JPMorgan argues that there is no genuine issue as to any material fact regarding McPhaden's liability under the loan documents. Further, the special defenses claimed by McPhaden are not applicable to the underlying action as these claims do not apply to JPMorgan. Specifically, McPhaden's claims against JPMorgan are barred by the Financial Institutions Reform Recovery and Enforcement Act (FIRREA), 12 U.S.C. 1821(d), and alternatively, the borrower's claims are barred under the purchase and assumption agreement (PA Agreement) from the Federal Deposit Insurance Corporation (FDIC) as receiver for WaMu to JPMorgan. In support of its motion for summary judgment, JPMorgan submits the affidavit of Margaret Dalton, Vice President of JPMorgan, which has the following exhibits attached: the note, the mortgage, the notice of default, and the PA Agreement.

MePhaden argues that JPMorgan conflates "special defenses" and "claims" to improperly bring McPhaden's defenses under FIRREA, and that FIRREA does not bar McPhaden's special defenses. McPhaden further argues that the PA Agreement does not control special defenses; and that it does not relieve JPMorgan of borrower's special defenses. Additionally, McPhaden argues that the FDIC transferred all liability connected to the servicing of loans to JPMorgan. Finally, borrowers should not be deprived of their right to proffer a defense in foreclosure, and further the fraudulent conduct of WaMu precludes summary judgment on the special defense of a violation of CUTPA. In support of its opposition, McPhaden submits an affidavit by himself, which has the construction loan agreement attached as an exhibit.
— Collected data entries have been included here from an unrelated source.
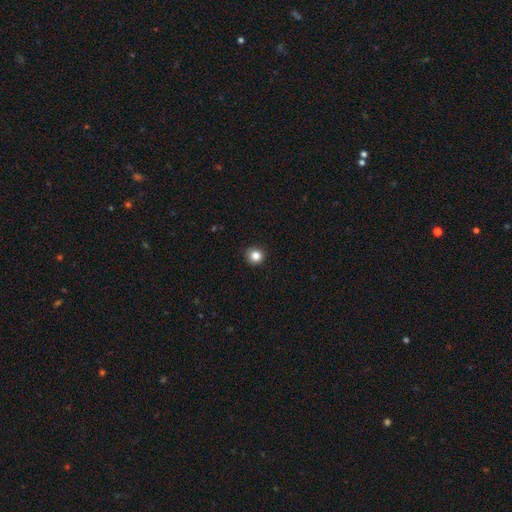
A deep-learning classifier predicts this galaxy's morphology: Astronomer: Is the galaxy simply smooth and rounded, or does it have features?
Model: smooth — 83%.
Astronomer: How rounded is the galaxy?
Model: round — 93%.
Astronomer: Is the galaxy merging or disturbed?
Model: none — 91%.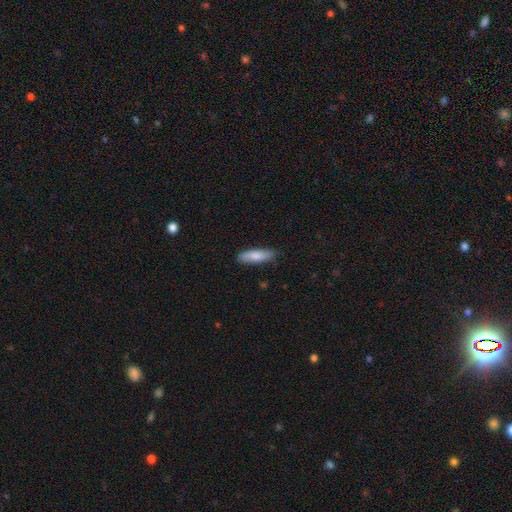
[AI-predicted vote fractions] A smooth galaxy with no disk features (79%) that is in between round and cigar-shaped (50%).

Vote fractions:
- Smooth or featured? smooth: 79% / featured or disk: 15% / star or artifact: 6%
- How rounded? in between: 50% / cigar-shaped: 48% / round: 2%
- Merging? none: 84% / minor disturbance: 13% / major disturbance: 2% / merger: 1%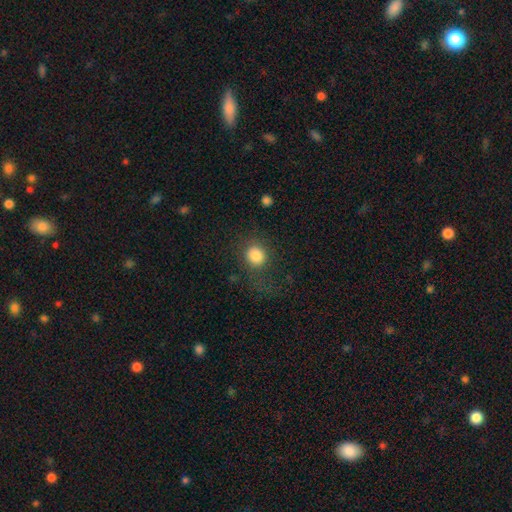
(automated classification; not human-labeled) Q: Smooth or featured?
A: smooth (84%); runner-up: star or artifact (10%)
Q: How rounded?
A: round (76%); runner-up: in between (23%)
Q: Merging?
A: none (71%); runner-up: minor disturbance (14%)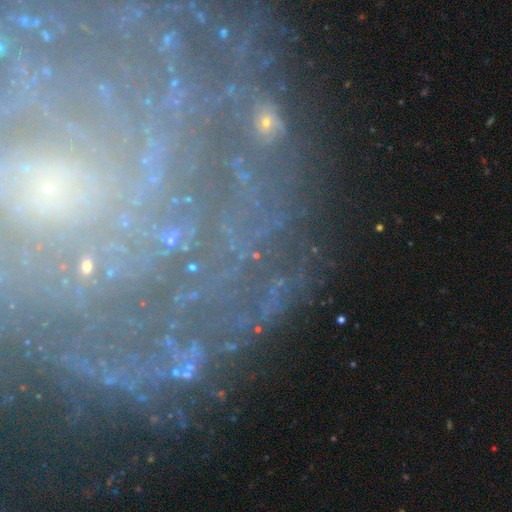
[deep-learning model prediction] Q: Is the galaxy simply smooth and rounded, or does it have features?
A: star or artifact — 50%.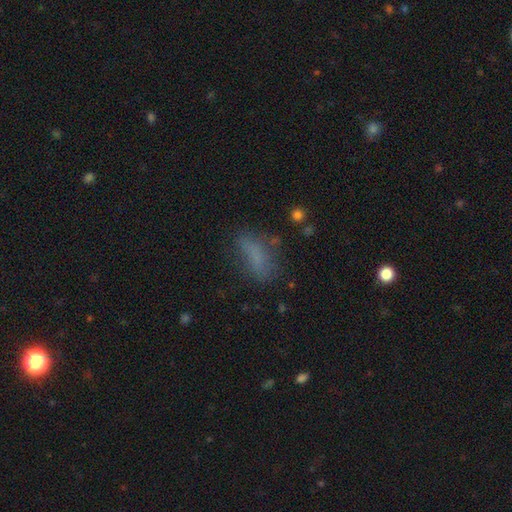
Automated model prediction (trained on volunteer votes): Morphology: type=smooth (69%); roundness=in between (67%); merging=none (56%).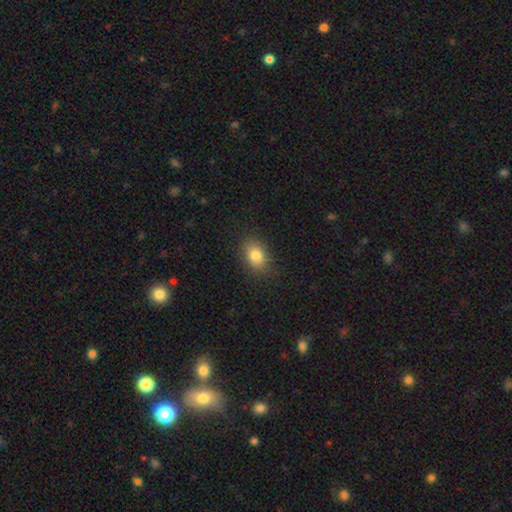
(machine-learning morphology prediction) Smooth or featured? Predicted: smooth (p=0.82). How rounded? Predicted: in between (p=0.73). Merging? Predicted: none (p=0.84).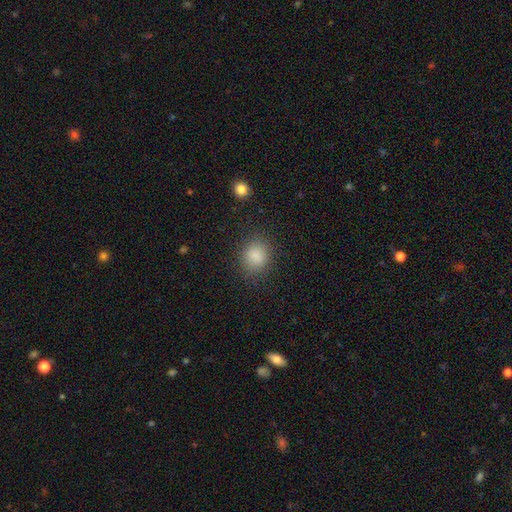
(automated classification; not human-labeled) This is clearly a smooth galaxy (86%). How rounded: likely round (70%). Merging: clearly none (82%).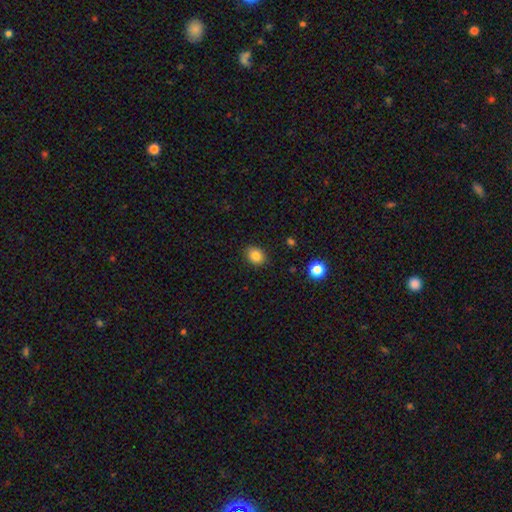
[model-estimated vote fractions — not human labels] This is clearly a smooth galaxy (84%). How rounded: possibly in between (55%). Merging: clearly none (87%).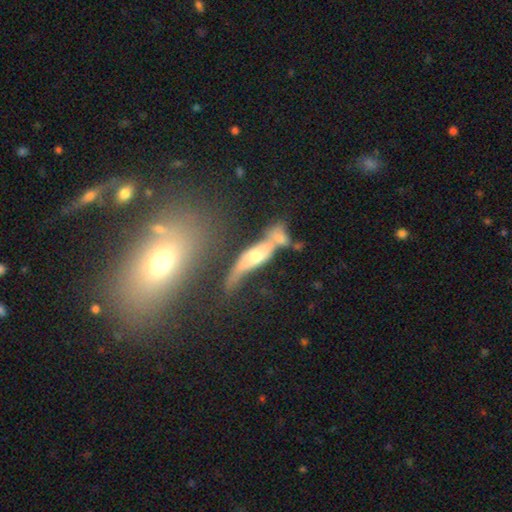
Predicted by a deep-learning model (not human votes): The model was most divided on "merging": merger: 35%, none: 33%, minor disturbance: 17%, major disturbance: 15%. More confident: smooth or featured — featured or disk (63%); edge-on disk — yes (61%).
"[B]efore a document may be considered by the court [in connection with] a motion for summary judgment, there must be a preliminary showing of [the document's] genuineness, i.e., that the proffered item of evidence is what its proponent claims it to be. The requirement of authentication applies to all types of evidence, including writings . . . Documents in support of or in opposition to a motion for summary judgment may be authenticated in a variety of ways, including, but not limited to, a certified copy of a document or the addition of an affidavit by a person with personal knowledge that the offered evidence is a true and accurate representation of what its proponent claims it to be." (Citation omitted; internal quotation marks omitted.) Gianetti v. Anthem Blue Cross Blue Shield of Connecticut, 111 Conn.App. 68, 73, 957 A.2d 541 (2008), cert. denied, 290 Conn. 915, 965 A.2d 553 (2009). In the present case, all of the documents submitted by JPMorgan as well as McPhaden are properly authenticated by respective affidavits. Further, because the parties fail to object to any of the evidence presented, any objection is deemed waived and the documents are admissible within the court's discretion. Barlow v. Palmer, 96 Conn.App. 88, 92, 898 A.2d 835 (2006).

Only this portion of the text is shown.